About

Chef Ho Boon - Celestial Court


One of the pioneer members of Sheraton Imperial Kuala Lumpur, Chef Ho Boon a.k.a. Ho Choong Soon, has been with the hotel for sixteen years now. Ho Boon joined the hotel as first cutter in the Celestial Court and was promoted to Chinese Restaurant Chef in 1998.

Ho Boon started his career as a kitchen helper in a Chinese restaurant in a local hotel in 1982 and worked his way up the various kitchen sections in several international chain hotels before coming to us here at Sheraton Imperial Kuala Lumpur Hotel.

Chef Ho Boon is a mild mannered person in nature, but he is very passionate about food and is constantly upgrading his skills and knowledge to improve on creativity. He has revolutionized his menu to present a modern approach to exquisite Celestial Cuisine. For example, he has tried many ways to enhance the taste of our seasonal crabs and he has made a menu featuring 8 cooking styles for our Sri Lankan Crabs promotion. Chef Ho Boon has diligently explored new ideas to create an innovative presentation and yet maintain the original exquisite taste of Chinese food.

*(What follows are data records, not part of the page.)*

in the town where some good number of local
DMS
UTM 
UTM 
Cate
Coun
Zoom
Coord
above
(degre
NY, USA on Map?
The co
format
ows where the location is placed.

In October 2013, Chef Ho Boon has been given an opportunity to be part of the banquet kitchen team. He is now in charge of all Chinese set and banqueting events such as buffets, outside catering, Chinese set cocktails as well as Chinese weddings at Celestial Court Restaurant and all Sheraton Imperial Kuala Lumpur Hotel.

In his current role as the Chinese Restaurant Chef for Celestial Court, Ho Boon’s responsibilities includes overseeing the planning and smooth running of the Chinese kitchen operations. He was also accountable for menu engineering and development, budget and forecasting, food costing, staffing and implementation of various food promotions.